It is thus intriguing that hybridization has only been detected between M. murinus and M. griseorufus, using microsatellite loci [9,10], which is also unique among the seven cases of sympatry in consisting of a pair of sister lineages. Using the programs Structure [19] and GeneClass [20], Gligor et al. [9], p. 529) concluded that ‘most individuals within the transition zone’ had mixed ancestry (no individual-level assignments were made). Hapke et al. [10] studied a contact zone 40 km further north, and used the same set of microsatellite loci for a total of 159 mouse lemurs, with Structure and NewHybrids [21] identifying a total of 18 admixed individuals. Of these, 15 individuals showed signs of nuclear admixture (i.e. among microsatellites) whereas three had a mismatch between microsatellite and mitochondrial ancestry.

Here, we use restriction-site associated DNA sequencing (RADseq) data to revisit the contact zone area studied by Hapke et al. [10] and follow-up work in Lüdemann [11] that used the same microsatellites and methods. We have included a total of 130 individuals, including 18 of the individuals that were inferred to be hybrids by these studies in addition to samples from nearby and distant allopatric populations. To ensure that non-admixed individuals from parental species were present, as is critical for accurately identifying either the presence or absence of hybrids [22], we also include samples from nearby and distant allopatric populations. We examine individual-level admixture in the northern contact zone and used coalescent modelling to ask whether there is evidence for ongoing and/or ancestral gene flow between the species. To our surprise, we found no evidence for admixed individuals in the contact zone—including among the individuals previously identified as hybrids—and also infer a lack of ongoing gene flow between the two species more generally.

2. Methods

(a) Sampling

Hapke et al. [10] and follow-up work in Lüdemann [11] detected hybridization between M. murinus (hereafter referred to as murinus) and M. griseorufus (hereafter referred to as griseorufus) using nine microsatellites and a fragment of the HV1 mitochondrial locus from individuals in the Andohahela area in southeastern Madagascar. We made use of a selection of 94 of their samples and augmented this dataset with 33 samples from distant, allopatric sites, and three Microcebus rufus samples that were used as an outgroup (electronic supplementary material, table S1, table S2).
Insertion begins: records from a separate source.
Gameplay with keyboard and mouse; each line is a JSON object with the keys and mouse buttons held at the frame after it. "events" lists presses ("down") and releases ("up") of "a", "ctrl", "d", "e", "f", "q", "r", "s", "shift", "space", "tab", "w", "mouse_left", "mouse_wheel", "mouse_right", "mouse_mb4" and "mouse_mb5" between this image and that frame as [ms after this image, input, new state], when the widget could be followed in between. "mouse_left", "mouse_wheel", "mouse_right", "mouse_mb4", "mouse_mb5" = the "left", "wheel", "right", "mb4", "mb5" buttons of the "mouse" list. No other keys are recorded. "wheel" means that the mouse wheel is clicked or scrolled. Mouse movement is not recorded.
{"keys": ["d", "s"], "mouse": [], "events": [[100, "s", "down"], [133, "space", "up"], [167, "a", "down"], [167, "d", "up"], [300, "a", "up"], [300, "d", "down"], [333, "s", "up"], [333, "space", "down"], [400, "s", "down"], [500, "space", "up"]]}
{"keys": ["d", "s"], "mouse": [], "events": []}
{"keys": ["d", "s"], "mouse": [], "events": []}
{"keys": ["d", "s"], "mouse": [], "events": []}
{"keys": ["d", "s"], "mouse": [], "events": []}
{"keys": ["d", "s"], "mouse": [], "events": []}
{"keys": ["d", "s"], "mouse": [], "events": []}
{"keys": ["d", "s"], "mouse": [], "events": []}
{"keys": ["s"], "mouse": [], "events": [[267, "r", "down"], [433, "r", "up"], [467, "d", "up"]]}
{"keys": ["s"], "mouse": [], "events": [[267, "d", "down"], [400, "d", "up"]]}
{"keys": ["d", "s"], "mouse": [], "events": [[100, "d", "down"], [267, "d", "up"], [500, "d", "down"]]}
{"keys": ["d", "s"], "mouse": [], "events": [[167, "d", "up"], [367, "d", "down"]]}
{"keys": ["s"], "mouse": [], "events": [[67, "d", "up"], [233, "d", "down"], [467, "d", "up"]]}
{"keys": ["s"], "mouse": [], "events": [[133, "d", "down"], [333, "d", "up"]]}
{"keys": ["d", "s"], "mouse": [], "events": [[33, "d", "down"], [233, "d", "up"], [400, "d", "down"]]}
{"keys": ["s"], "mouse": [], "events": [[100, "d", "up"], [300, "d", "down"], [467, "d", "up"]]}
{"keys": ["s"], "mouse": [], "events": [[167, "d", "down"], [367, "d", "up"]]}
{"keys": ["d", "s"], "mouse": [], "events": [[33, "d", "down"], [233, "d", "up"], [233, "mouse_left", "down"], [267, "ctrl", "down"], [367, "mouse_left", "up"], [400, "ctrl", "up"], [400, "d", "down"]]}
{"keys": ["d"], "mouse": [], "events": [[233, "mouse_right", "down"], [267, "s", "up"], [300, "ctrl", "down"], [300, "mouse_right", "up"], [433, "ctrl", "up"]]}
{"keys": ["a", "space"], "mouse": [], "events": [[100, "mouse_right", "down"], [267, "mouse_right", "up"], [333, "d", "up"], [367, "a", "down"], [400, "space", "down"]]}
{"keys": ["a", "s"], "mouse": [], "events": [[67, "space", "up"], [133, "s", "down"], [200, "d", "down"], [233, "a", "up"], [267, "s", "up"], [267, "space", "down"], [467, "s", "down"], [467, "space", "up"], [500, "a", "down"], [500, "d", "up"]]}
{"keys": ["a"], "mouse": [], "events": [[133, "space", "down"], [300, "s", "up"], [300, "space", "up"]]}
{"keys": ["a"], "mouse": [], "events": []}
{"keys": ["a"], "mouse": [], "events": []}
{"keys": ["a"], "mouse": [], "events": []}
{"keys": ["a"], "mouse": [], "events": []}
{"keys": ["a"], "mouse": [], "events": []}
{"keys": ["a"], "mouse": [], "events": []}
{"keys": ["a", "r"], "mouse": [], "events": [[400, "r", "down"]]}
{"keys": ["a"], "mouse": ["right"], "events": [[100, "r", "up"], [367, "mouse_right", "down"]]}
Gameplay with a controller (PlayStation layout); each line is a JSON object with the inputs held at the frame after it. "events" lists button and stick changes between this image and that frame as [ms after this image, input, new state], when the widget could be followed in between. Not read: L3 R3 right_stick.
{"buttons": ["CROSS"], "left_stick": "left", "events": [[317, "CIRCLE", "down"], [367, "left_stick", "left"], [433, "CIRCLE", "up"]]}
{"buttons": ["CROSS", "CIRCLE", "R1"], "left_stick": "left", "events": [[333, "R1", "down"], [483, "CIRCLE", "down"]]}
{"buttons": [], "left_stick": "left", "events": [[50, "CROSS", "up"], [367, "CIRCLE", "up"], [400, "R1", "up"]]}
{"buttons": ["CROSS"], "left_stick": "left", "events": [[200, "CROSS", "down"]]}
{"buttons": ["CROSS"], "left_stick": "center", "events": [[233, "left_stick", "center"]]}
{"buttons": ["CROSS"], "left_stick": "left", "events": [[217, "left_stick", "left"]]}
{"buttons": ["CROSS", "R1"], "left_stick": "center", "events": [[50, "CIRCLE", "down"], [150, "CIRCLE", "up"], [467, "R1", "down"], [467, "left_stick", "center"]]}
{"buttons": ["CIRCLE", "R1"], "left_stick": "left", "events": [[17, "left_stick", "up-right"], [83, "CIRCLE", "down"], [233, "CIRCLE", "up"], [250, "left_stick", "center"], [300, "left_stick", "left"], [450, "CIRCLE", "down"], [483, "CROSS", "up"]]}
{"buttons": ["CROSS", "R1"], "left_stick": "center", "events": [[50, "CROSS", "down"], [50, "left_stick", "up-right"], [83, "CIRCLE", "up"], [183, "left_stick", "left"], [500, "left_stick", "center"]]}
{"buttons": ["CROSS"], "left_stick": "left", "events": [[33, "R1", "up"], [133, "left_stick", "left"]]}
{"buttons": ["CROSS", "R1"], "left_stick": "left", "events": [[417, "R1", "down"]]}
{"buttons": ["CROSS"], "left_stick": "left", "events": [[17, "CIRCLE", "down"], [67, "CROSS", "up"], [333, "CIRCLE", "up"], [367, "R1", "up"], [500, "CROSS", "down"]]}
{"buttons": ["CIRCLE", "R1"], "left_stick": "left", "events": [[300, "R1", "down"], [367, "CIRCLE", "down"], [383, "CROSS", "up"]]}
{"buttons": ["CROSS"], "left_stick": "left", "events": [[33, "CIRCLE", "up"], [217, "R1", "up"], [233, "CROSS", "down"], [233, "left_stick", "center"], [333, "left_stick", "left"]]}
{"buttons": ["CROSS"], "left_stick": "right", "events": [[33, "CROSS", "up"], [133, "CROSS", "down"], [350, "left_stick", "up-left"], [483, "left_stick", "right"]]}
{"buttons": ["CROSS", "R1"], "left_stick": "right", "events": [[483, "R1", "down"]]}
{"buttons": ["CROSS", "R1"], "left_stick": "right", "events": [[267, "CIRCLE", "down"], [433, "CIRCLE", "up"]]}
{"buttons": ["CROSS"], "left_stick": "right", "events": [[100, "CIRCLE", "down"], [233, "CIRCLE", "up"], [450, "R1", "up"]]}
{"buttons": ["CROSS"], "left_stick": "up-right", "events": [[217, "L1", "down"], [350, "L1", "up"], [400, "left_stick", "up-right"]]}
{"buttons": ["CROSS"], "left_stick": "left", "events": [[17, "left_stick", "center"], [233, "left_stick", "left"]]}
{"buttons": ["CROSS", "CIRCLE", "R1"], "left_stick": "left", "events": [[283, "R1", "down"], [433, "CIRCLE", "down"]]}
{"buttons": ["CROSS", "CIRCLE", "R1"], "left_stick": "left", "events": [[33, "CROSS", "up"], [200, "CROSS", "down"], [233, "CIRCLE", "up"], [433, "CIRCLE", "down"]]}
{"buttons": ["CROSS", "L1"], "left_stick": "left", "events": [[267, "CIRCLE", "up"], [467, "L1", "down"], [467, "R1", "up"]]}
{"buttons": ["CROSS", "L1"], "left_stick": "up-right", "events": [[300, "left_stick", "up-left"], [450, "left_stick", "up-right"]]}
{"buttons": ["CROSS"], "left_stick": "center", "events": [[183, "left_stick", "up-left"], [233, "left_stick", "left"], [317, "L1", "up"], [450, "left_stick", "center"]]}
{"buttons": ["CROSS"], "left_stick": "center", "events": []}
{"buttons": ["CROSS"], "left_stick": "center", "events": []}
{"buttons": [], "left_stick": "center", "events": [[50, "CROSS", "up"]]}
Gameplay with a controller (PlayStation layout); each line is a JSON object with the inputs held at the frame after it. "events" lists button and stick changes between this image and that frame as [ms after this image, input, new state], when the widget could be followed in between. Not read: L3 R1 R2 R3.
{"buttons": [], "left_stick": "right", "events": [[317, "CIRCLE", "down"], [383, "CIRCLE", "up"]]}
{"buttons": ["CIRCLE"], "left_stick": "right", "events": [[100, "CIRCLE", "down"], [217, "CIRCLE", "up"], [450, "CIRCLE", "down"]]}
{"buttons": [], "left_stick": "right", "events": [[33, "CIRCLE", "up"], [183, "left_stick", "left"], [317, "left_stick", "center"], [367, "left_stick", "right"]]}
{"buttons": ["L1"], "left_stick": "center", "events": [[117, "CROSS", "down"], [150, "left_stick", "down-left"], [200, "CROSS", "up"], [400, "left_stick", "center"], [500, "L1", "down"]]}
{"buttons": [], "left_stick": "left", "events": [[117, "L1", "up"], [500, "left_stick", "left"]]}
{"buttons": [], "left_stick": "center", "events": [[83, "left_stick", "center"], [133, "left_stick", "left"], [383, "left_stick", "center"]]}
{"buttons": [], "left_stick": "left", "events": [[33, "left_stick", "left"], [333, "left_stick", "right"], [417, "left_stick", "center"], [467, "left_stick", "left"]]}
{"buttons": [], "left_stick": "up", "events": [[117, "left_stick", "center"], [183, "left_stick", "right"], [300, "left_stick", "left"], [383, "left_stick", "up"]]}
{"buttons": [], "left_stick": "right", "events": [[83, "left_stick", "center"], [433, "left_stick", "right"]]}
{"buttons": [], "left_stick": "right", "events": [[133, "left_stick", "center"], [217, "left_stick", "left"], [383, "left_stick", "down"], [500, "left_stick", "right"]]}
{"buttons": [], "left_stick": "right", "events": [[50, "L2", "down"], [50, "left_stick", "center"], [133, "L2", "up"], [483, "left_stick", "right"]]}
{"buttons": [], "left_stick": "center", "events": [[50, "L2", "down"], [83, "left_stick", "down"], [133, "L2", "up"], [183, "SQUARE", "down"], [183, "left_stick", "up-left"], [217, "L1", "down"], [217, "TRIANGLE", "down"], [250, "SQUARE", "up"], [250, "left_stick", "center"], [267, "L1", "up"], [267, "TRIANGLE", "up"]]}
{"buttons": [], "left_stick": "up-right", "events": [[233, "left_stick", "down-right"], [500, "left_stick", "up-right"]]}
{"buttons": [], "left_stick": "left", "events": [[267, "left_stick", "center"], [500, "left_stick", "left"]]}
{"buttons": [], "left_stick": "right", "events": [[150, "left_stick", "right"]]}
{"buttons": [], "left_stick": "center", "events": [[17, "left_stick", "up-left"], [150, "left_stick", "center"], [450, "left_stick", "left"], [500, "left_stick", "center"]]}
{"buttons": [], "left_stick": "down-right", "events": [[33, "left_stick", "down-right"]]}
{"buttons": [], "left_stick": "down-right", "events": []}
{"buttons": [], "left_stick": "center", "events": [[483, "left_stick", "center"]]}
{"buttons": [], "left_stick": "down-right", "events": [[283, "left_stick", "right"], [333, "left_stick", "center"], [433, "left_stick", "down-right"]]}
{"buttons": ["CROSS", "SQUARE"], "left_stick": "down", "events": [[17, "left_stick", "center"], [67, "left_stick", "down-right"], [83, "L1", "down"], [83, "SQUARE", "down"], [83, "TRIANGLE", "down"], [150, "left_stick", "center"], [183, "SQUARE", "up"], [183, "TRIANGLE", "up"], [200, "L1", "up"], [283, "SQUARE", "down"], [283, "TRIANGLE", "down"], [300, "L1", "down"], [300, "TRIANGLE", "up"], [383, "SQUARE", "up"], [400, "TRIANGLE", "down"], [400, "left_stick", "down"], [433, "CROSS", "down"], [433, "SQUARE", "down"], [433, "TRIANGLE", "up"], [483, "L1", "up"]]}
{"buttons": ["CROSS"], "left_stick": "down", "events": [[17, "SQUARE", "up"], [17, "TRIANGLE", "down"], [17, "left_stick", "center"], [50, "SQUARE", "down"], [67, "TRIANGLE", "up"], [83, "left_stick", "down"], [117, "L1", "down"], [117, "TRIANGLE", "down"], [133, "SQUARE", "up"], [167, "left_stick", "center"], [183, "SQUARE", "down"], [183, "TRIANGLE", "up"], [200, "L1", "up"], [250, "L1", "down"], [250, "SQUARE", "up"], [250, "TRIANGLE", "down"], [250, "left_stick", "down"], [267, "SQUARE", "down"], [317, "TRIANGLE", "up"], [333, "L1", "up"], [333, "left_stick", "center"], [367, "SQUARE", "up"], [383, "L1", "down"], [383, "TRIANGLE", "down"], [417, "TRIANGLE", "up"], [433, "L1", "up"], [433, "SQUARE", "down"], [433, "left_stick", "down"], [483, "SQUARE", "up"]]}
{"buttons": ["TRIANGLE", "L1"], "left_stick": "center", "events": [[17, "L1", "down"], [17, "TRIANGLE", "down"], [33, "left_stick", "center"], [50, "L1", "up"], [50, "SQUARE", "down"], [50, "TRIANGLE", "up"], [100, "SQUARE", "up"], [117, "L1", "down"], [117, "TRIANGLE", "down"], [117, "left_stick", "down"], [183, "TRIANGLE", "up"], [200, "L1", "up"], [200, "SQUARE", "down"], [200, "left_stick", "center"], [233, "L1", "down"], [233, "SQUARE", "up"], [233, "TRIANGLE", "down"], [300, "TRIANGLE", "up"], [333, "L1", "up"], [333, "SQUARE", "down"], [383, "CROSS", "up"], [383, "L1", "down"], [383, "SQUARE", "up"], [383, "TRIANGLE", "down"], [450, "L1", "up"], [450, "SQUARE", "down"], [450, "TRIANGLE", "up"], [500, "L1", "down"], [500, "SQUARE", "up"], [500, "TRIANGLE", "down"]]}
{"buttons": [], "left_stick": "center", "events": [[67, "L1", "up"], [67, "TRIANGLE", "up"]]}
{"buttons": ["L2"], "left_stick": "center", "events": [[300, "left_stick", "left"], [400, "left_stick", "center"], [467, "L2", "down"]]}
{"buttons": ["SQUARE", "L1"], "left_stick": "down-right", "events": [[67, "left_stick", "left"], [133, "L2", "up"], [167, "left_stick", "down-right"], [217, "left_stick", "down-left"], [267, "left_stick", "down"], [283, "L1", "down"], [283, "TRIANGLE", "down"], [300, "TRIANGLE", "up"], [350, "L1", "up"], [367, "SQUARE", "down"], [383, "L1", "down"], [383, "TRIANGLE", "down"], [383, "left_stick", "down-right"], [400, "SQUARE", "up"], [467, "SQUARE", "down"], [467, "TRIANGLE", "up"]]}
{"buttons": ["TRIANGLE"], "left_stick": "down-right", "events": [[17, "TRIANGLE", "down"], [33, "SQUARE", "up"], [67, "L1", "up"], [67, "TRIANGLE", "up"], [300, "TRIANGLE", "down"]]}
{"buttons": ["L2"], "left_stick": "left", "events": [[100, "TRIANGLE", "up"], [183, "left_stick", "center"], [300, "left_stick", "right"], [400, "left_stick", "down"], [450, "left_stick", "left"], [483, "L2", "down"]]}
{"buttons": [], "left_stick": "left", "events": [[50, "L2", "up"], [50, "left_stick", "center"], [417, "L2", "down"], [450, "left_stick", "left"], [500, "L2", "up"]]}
At two of the sites examined by Hapke et al. [10], they detected unadmixed individuals of both parental species as well as individuals with admixed ancestry (individuals inferred to be admixed by Hapke et al. [10] and Lüdemann [11] are hereafter referred to as ‘putative hybrids’). From these two contact zone sites, Mangatsiaka and Tsimelahy, which we refer to as ‘sympatric’ sites, we selected 78 samples (electronic supplementary material, table S1), including 15 individuals for which Hapke et al. [10] or Lüdemann [11] had detected nuclear admixture, and an additional three with a mitonuclear ancestry mismatch. We additionally selected samples from nearby sites at which Hapke et al. [10] had exclusively (or nearly so) detected unadmixed individuals of only one of the two species: eight griseorufus from Hazofotsy and eight murinus from Ambatoabo (electronic supplementary material, table S1). We refer to these contact zone sites as ‘parapatric’ sites. ‘Allopatric’ samples, taken well away from the contact zone, were represented by 14 griseorufus, eight murinus and 11 Microcebus ganzhorni, a species that was recently split from murinus [23], from Mandena in far southeastern Madagascar (electronic supplementary material, table S2; figure 1). Below, we show that M. ganzhorni diverged very recently from the Andohahela area murinus populations, while a much deeper split occurs between western and other southeastern Madagascar populations, all of which continue to be classified as murinus. Therefore, we here include M. ganzhorni under the nomer ‘M. murinus s.l.’.

Figure 1.

Figure 1. Distributions and sampling sites of murinus and griseorufus in southern Madagascar. The distribution of murinus is shown in purple and that of griseorufus in gold. A population in southeastern Madagascar was recently split from murinus as M. ganzhorni, but is here included within murinus s.l. The range of M. murinus extends to the north of the area shown in the map, whereas the entire distribution of M. griseorufus is shown. Inset: overview of sampling in the contact zone area (corresponding to the study site of [10]), showing two parapatric (Hazofotsy with griseorufus and Ambatoaba with murinus) and two sympatric (Mangatsiaka and Tsimelahy) sites. Microcebus illustrations courtesy of Stephen Nash. (Online version in colour.)

We used the following geographically defined population groupings for analyses where individuals are assigned to predefined groups (figure 1): western griseorufus (abbreviated ‘gri-W’), central/contact zone area griseorufus (abbreviated ‘gri-C), western murinus (abbreviated ‘mur-W’), central/contact zone area murinus (abbreviated ‘mur-C) and eastern murinus s.l. (abbreviated ‘mur-E’; this population corresponds to M. ganzhorni sensu Hotaling et al. [23]).

(b) Sequencing and genotyping

We prepared RADseq libraries following the protocol of Ali et al. [24]. Libraries were sequenced using paired-end 150 bp sequencing on an Illumina HiSeq 4000 at Duke University's Center for Genomic and Computational Biology sequencing facility.

After read flipping, demultiplexing, trimming and mapping to the M. murinus reference genome (‘Mmurinus 3.0’, [25]), we performed genotype calling with GATK v. 4.0.7.0 [26], and we filtered SNPs and individuals largely according to the ‘FS6’ filter of O'Leary et al. [27] (see the electronic supplementary material for details).

For the set of individuals from the contact zone area, we additionally produced two datasets using more lenient filtering procedures to be able to examine admixture using more individuals and SNPs: (i) a dataset produced by omitting the last round of removal of SNPs and individuals based on missing data; and (ii) a dataset produced using the FS6 filter without the individual-filtering steps that retained two additional putative hybrids and two individuals with mitonuclear discordance.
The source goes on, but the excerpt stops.